# Concrete??



## Nikki chicken (Mar 17, 2013)

Anyone ever had big truck load of cement delivered to algarve and knows what is best price? I am putting a floor in, so all build stuff needed, been told about only place to buy good wood is the German wood place? Will be needing everything from floor to roof total gut out job! Thanks


----------



## canoeman (Mar 3, 2011)

Without a licence or permission?


----------



## Nikki chicken (Mar 17, 2013)

Are you asking or telling me in that short statement???


----------



## robc (Jul 17, 2008)

Nikki chicken said:


> Are you asking or telling me in that short statement???


To an extent asking or telling is somewhat immaterial.

Back to the concrete......................what strength are you requiring, will it be a reinforced pour or not.
What have City Hall specified?
C20/25 or C30/36?
Water density? Does that need to be stated as well.

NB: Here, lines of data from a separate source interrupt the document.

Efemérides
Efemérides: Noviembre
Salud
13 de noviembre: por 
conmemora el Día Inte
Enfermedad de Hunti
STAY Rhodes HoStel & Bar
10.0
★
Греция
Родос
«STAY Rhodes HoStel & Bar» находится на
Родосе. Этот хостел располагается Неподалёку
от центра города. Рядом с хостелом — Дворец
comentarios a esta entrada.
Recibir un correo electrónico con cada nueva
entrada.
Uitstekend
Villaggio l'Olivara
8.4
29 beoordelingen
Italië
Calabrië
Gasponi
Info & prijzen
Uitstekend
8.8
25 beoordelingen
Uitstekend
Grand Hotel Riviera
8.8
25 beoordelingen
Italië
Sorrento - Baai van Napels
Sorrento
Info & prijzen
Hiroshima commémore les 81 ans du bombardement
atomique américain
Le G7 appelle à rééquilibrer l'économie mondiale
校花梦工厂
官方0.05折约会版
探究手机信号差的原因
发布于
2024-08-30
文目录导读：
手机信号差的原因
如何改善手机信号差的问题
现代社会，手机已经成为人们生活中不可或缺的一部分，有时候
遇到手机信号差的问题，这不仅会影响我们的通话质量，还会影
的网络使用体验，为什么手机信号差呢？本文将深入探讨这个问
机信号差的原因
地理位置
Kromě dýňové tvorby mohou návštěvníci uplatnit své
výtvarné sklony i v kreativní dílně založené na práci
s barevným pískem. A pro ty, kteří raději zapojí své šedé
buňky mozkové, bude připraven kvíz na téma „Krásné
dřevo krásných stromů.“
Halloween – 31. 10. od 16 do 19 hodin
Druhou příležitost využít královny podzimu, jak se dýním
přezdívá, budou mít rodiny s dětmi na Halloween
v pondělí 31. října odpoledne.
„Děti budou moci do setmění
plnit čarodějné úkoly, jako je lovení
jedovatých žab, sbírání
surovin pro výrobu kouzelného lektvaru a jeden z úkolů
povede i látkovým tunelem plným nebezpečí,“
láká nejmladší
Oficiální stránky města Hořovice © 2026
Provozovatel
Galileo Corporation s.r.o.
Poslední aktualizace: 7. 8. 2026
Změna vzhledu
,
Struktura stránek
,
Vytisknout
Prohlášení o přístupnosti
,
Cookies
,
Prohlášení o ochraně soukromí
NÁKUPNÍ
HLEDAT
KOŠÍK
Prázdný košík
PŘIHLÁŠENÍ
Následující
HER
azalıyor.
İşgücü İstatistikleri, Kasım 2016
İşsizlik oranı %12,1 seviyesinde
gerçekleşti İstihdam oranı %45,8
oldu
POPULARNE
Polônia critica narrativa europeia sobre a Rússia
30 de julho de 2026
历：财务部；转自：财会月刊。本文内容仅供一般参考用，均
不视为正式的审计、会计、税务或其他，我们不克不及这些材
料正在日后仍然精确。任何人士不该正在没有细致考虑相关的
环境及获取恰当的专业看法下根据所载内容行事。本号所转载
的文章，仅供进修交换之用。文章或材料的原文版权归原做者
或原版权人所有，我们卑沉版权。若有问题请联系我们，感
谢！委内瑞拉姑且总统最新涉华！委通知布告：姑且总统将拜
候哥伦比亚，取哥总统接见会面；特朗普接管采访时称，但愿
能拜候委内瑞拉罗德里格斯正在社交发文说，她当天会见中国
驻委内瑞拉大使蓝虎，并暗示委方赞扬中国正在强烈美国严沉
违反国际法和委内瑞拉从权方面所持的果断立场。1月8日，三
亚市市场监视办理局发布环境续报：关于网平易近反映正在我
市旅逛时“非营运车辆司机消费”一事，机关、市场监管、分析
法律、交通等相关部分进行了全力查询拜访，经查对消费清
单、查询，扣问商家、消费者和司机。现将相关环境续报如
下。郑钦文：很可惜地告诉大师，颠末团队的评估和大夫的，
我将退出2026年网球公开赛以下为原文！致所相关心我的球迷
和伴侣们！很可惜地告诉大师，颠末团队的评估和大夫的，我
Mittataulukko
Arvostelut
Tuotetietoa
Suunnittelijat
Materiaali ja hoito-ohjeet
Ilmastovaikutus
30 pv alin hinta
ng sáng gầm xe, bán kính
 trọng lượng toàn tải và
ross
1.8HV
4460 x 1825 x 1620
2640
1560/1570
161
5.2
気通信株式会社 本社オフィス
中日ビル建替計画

What are the steel specifications?

Then you can look at a price, more than likely quoted per cubic metre.

HTH

Rob


----------



## canoeman (Mar 3, 2011)

Asking or telling? pointing out that a total rehab might well reguire a licence or planning or you might end up with a building that isn't legal which gives it a zero value


----------



## Nikki chicken (Mar 17, 2013)

*Cheers*

I did do detailed post and it has gone?? Rubbish at using this phone! All have been lived in years ago and have own numbers and documents, just want to do them all up for hobby and to make them look like they used to many years ago, I don't want to sell them they are part of my land but also don't want them to fall to the ground as way to much history to let go! Thanks


----------



## canoeman (Mar 3, 2011)

Suggest you visit the Camara's engineers department and ask what you can and can't do without licences or planning, it could be just a simple letter of authority to do the work, just because they have numbers and documents doesn't mean you can ignore procedure, everyone says I don't want to sell but at some point it's inevitable, so if your investing your time and money then it's in your interest for the property to be legal.


----------



## Nikki chicken (Mar 17, 2013)

Ok will do am not selling the annexes when there dun up a mean, or renting them out, just a hobby, we did ask our solicitor ect and she says they are all leagal have own address and wer built in year dot so can be restored fully with no problem, but yes I will ask to make sure she is correct thanks


----------